Indeed, a phone call or letter to the FHWA about the Legislature’s plans to toll I-80 as contemplated by the drafters of Act 44 could have prevented the months of waiting for an answer, not to mention the expenditures of undoubted millions of dollars to prepare and file the applications and prepare the lease payments. It reflects very poorly on those who drafted and pushed the bill that there was no real effort to ascertain an opinion from FHWA before enacting legislation that is now in shambles. This act was to be the solution to funding the state’s massive transportation improvement needs.
The lease agreement between the Turnpike Commission and PennDOT does not contain specific provisions of what would happen in the event the FHWA rejected the conversion of I-80 to a toll road. However, Section 15.7 of the lease says that in the event the FHWA determines the conversion of I-80 is inconsistent with federal law "the Parties shall use their reasonable, good faith and diligent efforts to agree upon and effectuate the appropriate amendments to, or modifications of this [lease] Agreement at the earliest possible time." The question is; why was the lease not automatically voided when the FHWA rejected the tolling plan? After all, why is there any need for the Turnpike Commission to control the road? The whole purpose
of leasing I-80 was to generate toll revenue to repair other state roads and bridges and fund expensive mass transit systems. Lease payments would be made to PennDOT who would in turn use the money to carry out these two objectives.
Using money from the tolls collected on the existing Turnpike system to satisfy all the funding requirements envisioned in Act 44 is not an option. First of all, the Turnpike toll system collects only $600 million or so per year, barely enough to meet all its needs, obligations and operating expenses. Paying off the $2.5 billion in new debt recently incurred will be a daunting task and will likely consume much of the coming 25 percent increase in Turnpike tolls on January 1, 2009 and three percent each year afterward. This money was borrowed to make payments to PennDOT as required under Act 44.

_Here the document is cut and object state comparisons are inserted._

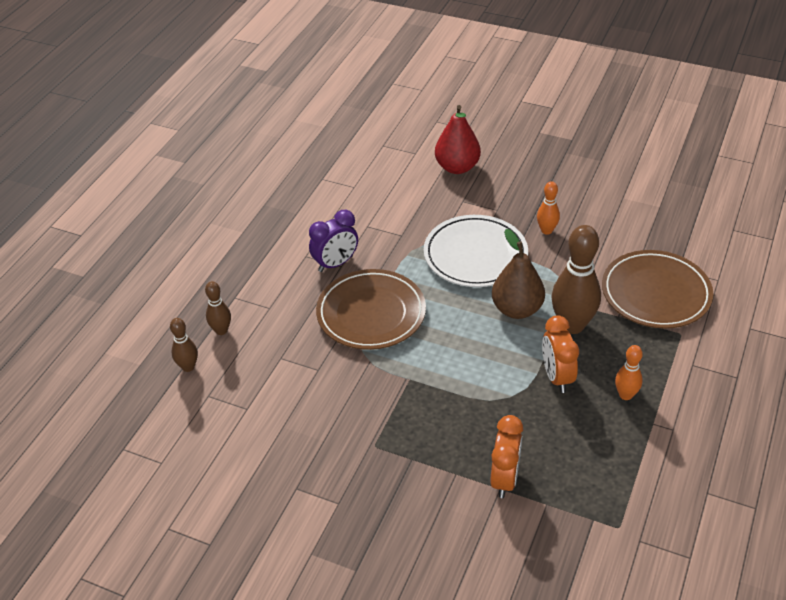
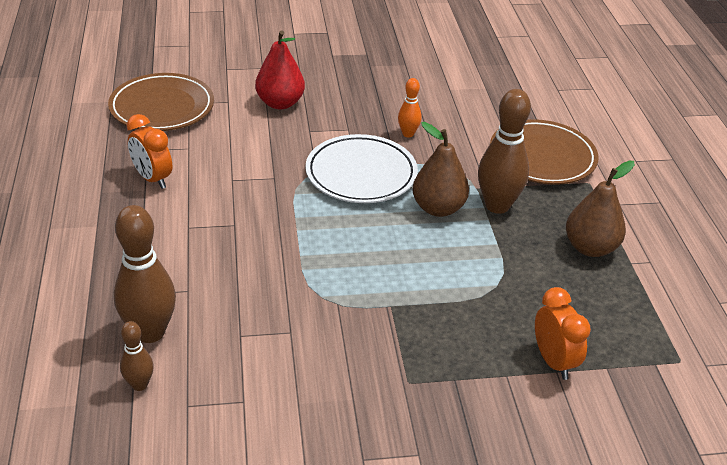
camera: 35 degrees left, 5 degrees down
brown bowling pin [205,281,231,335] -> brown bowling pin [114,205,176,343], size x1.92
purple clock [309,210,358,272] -> none
brown plate [316,269,426,350] -> brown plate moved to [108,73,214,131]
orange clock [542,315,579,393] -> orange clock moved to [126,114,172,189]
orange bowling pin [615,345,643,400] -> brown pear [566,161,635,257]

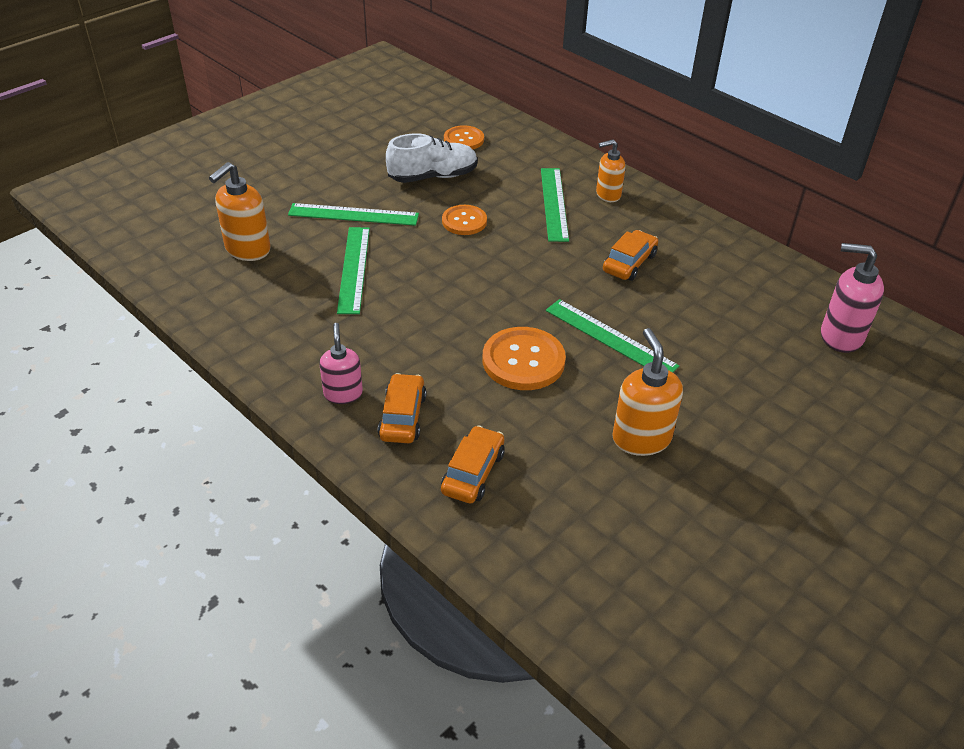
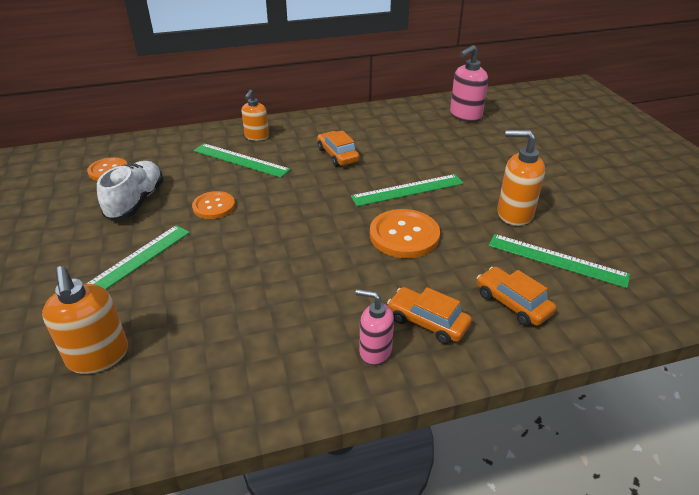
camera: 60 degrees left, 5 degrees down
green ruler [337,227,370,314] -> green ruler moved to [488,234,630,288]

Act 44’s call for tolling I-80 and leasing the road to the Turnpike was obviously an 11th hour ploy to derail the Governor’s plan to lease the Turnpike. It likely will have done the job even though I-80 is not going to be tolled. The $2.5 billion in new debt has made the Turnpike less attractive and undoubtedly pushed down bid prices from what they might have otherwise been. Moreover, the time elapsed since Act 44 was passed has given officials and opponents of the lease plan time to make the Turnpike less attractive to potential lessees and to shore up their anti-lease positions. This is an unfortunate side effect regardless of one’s position on whether the Turnpike should have been leased earlier or not.

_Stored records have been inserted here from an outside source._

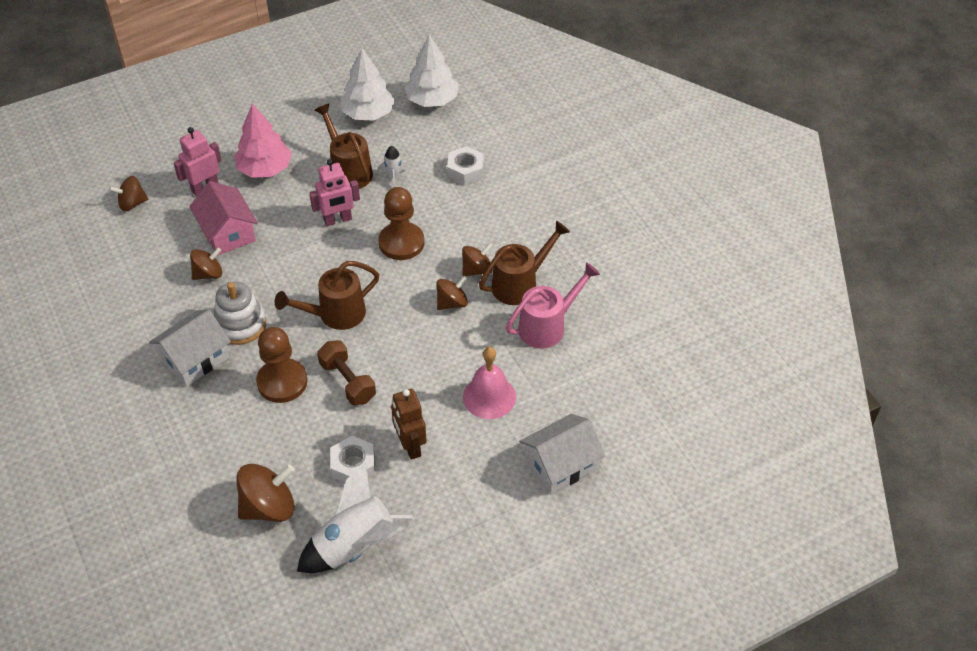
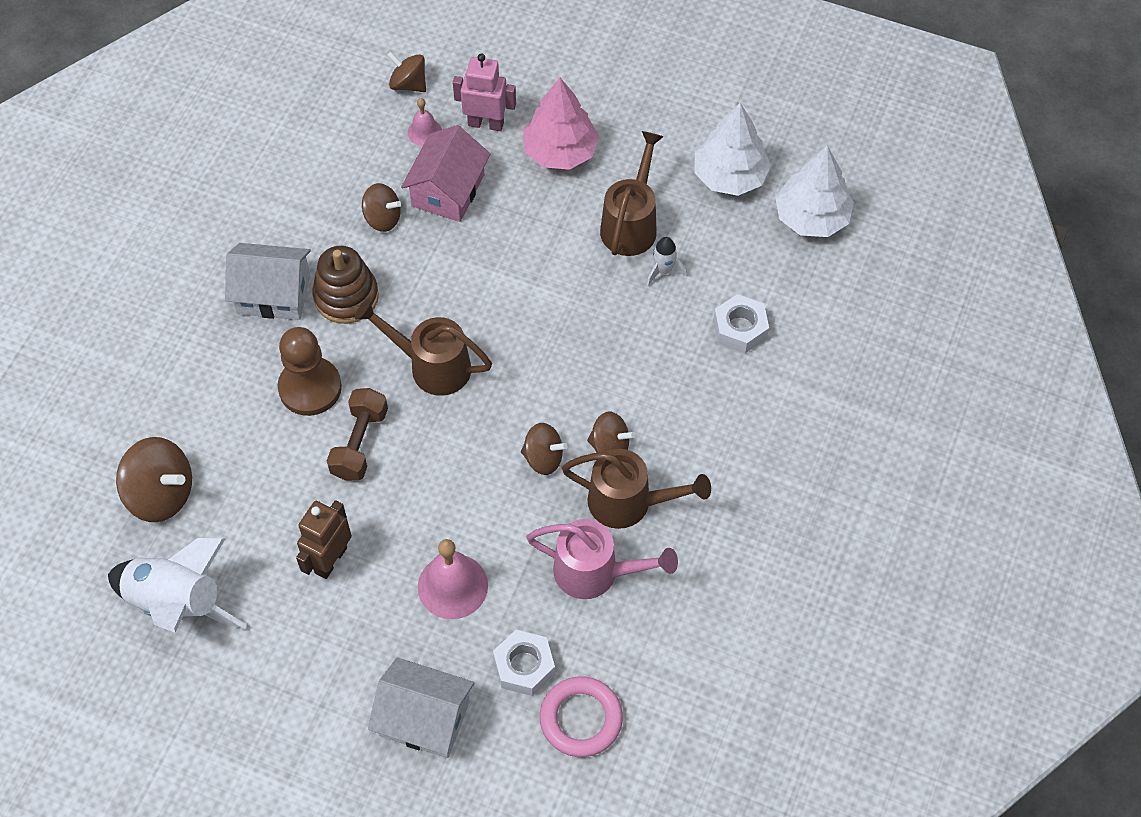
camera: 50 degrees right, 10 degrees up
white stacking toy [214,281,266,345] -> brown stacking toy [312,246,379,324]
pink robot [309,159,360,226] -> none
white nut [331,436,375,483] -> white nut moved to [493,630,555,696]
brown pawn [378,187,424,260] -> none
none -> pink bell [407,98,442,146]
none -> pink ring [540,676,623,757]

Public policy should never be carried out by passing legislation with provisions virtually guaranteed to run afoul of federal law, especially when the ruling of federal officials could have been easily obtained before passing the legislation. The wasted time and taxpayer money expended creating the lease of I-80 and applying for permission to toll it can never be recovered.
Frank Gamrat, Ph.D., Sr. Research Assoc.